Instruções -
(a) De acordo com a notícia sobre a delação da Odebrecht, de qual ministério Romero Jucá foi exonerado quando o áudio se tornou público?
(b) Dê continuidade à notícia sobre a delação da Odebrecht a partir da última frase apresentada.

Texto fornecido -
_ _ _ _
Para Sarney, delação da Odebrecht seria ‘metralhadora de ponto 100’, diz jornal
BRASÍLIA
— A possibilidade de a empreiteira Odebrecht fazer uma delação premiada
na Operação Lava-Jato foi considerada "uma metralhadora de (calibre)
ponto 100" pelo ex-presidente José Sarney em conversa gravada por Sérgio
Machado, ex-presidente da Transpetro. Sarney relacionou a empresa a uma
ação que a presidente Dilma Rousseff, afastada do mandato pelo Senado,
teria feito durante a campanha eleitoral.
"Nessa caso, ao que eu
sei, o único em que ela (Dilma) está envolvida diretamente é que falou
com o pessoal da da Odebrecht para dar para campanha do... E
responsabilizar aquele (inaudível)", diz Sarney na conversa.
O ex-presidente também comentou que os escândalos na Petrobras revelados pela Lava-Jato eram responsabilidade do governo:
"Esse negócio da Petrobras, só os empresário que vão pagar, os políticos? E o governo que fez isso tudo, hein?", questionou.
Em resposta, Sérgio Machado disse que Lula havia acabado.
"O
Lula acabou, o Lula, coitado, deve estar numa depressão", concordou
Sarney que, na sequência, disse que Lula não recebeu solidariedade de
Dilma: e criticou o juiz Sérgio Moro:
"Nenhuma, nenhuma. E com esse Moro perseguindo por besteira".
Os
trechos do diálogo entre Sarney e Machado foram publicados pelo jornal
"Folha de S.Paulo". O ex-presidente é o terceiro político a ser gravado
por Machado, depois do senador Romero Jucá (PMDB-RR), que foi exonerado
do ministério do Planejamento quando o áudio tornou-se público, e o
presidente do Senado, Renan Calheiros (PMDB-AL).
A eventual
delação premiada da Odebrecht já havia sido mencionada por Renan, em
áudio, após ser instigado por Machado. O presidente do Senado concordou
com a afirmação de Machado de que a empresa "vai tacar tiro no peito
dela, não tem mais jeito", em referência à Dilma. Renan respondeu: "Tem
não, porque vai mostrar as contas".
Leia a seguir a transcrição das conversas entre José Sarney e Sérgio Machado publicada pela "Folha de S.Paulo".
_ _ _ _
(Registros de dados)
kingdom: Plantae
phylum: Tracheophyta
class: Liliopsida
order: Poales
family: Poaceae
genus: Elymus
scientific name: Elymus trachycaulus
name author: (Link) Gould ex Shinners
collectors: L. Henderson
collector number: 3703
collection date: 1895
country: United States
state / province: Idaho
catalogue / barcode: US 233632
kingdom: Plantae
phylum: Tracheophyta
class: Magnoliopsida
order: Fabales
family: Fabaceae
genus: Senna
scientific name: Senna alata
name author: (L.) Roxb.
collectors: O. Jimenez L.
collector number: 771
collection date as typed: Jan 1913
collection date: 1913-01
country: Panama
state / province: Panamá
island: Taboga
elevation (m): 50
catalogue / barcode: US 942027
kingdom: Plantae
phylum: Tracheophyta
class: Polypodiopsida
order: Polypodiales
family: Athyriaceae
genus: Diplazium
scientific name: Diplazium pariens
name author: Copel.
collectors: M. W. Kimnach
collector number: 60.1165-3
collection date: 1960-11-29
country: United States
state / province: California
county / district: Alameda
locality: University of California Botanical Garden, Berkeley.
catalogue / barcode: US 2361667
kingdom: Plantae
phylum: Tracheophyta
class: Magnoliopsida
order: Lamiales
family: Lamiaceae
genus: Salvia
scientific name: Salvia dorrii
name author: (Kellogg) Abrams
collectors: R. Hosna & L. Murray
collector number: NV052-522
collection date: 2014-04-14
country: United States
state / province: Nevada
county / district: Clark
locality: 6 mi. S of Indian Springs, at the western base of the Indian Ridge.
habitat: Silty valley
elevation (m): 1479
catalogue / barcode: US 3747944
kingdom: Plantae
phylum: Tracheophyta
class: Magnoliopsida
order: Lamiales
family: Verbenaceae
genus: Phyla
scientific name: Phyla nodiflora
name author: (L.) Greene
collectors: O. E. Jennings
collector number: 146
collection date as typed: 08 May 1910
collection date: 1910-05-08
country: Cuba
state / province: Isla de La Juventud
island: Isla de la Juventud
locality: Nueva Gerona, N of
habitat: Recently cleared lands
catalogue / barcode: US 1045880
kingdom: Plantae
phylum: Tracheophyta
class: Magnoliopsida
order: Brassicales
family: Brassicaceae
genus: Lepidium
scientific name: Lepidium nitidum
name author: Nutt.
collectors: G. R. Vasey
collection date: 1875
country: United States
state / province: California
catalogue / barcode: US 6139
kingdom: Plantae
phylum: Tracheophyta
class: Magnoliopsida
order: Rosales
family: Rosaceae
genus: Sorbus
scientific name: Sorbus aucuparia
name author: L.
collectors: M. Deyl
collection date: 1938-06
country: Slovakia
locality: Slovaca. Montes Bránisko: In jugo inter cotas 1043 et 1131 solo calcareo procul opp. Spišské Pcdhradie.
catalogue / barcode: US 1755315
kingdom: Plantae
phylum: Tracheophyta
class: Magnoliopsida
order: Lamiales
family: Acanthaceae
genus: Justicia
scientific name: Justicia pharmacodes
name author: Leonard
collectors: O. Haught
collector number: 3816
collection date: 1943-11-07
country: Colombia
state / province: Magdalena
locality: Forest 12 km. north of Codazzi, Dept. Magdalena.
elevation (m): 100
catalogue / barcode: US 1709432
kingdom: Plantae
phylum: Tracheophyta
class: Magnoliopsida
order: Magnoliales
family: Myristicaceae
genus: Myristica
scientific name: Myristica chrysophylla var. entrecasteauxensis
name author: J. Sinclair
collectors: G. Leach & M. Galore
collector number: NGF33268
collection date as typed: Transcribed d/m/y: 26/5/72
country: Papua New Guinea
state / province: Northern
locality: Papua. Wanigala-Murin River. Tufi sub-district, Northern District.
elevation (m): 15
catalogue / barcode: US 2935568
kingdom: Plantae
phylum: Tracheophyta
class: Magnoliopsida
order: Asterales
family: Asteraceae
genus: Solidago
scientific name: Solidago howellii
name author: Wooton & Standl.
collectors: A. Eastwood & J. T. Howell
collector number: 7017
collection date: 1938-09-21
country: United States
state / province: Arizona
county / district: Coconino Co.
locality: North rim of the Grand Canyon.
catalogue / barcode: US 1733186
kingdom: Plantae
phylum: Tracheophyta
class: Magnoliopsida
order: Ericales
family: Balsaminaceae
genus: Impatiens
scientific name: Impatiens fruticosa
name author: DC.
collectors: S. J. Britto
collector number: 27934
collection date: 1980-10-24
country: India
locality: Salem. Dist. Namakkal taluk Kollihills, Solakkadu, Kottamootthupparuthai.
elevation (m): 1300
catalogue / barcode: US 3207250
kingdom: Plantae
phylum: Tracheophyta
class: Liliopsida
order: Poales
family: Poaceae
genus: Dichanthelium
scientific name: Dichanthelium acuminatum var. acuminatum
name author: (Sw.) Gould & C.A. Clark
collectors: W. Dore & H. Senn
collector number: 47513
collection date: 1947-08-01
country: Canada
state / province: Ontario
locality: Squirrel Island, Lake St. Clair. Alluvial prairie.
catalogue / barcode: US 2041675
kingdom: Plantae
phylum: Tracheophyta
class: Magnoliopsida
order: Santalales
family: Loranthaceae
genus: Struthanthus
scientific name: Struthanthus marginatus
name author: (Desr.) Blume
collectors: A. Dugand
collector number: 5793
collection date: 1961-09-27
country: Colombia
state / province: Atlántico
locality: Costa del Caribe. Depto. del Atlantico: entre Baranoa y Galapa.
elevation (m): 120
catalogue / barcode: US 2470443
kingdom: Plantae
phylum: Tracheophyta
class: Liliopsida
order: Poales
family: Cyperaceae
_ _ _ _
Respostas às tarefas -
(a) Do ministério do Planejamento.

(b)
PRIMEIRA CONVERSA
SARNEY
- Olha, o homem está no exterior. Então a família dele ficou de me
dizer quando é que ele voltava. E não falei ontem porque não me falou de
novo. Não voltou. Tá com dona Magda. E eu falei com o secretário.
MACHADO
- Eu vou tentar falar, que o meu irmão é muito amigo da Magda, para
saber se ele sabe quando é que ela volta. Se ele me dá uma saída.
MACHADO- Presidente, então tem três saídas para a presidente Dilma, a mais inteligente...
SARNEY - Não tem nenhuma saída para ela.
MACHADO -...ela pedir licença.
SARNEY - Nenhuma saída para ela. Eles não aceitam nem parlamentarismo com ela.
MACHADO - Tem que ser muito rápido.
SARNEY - E vai, está marchando para ser muito rápido.
MACHADO - Que as delações são as que vem, vem às pencas, não é?
SARNEY - Odebrecht vem com uma metralhadora de ponto 100.
MACHADO
- Olha, acabei de sair da casa do nosso amigo. Expliquei tudo a ele
[Renan Calheiros], em todos os detalhes, ele acha que é urgente, tem que
marcar uma conversa entre o senhor, o Romero e ele. E pode ser aqui...
Só não pode ser na casa dele, porque entra muita gente. Onde o se nhor
acha melhor?
SARNEY - Aqui.
MACHADO
- É. O senhor diz a hora, que qualquer hora ele está disponível, quando
puder avisar o Romero, eu venho também. Ele [Renan] ficou muito
preocupado. O sr. viu o que o [blog do] Camarotti botou ontem?
SARNEY- Não.
MACHADO
- Alguém que vazou, provavelmente grande aliado dele, diz que na
reunião com o PSDB ele teria dito que está com medo de ser preso, podia
ser preso a qualquer momento.
SARNEY- Ele?
MACHADO
- Ele, Renan. E o Camarotti botou. Na semana passada, não sei se o
senhor viu, numa quinta ou sexta, um jornalista aí, que tem certa
repercussão na área política, colocou que o Renan tinha saído às pressas
daqui com medo dessa condição, delações, e que estavam sendo montadas
quatro operações da Polícia Federal, duas no Nordeste e duas aqui. E que
o Teori estava de plantão... Desculpe, presidente, não foi quinta não.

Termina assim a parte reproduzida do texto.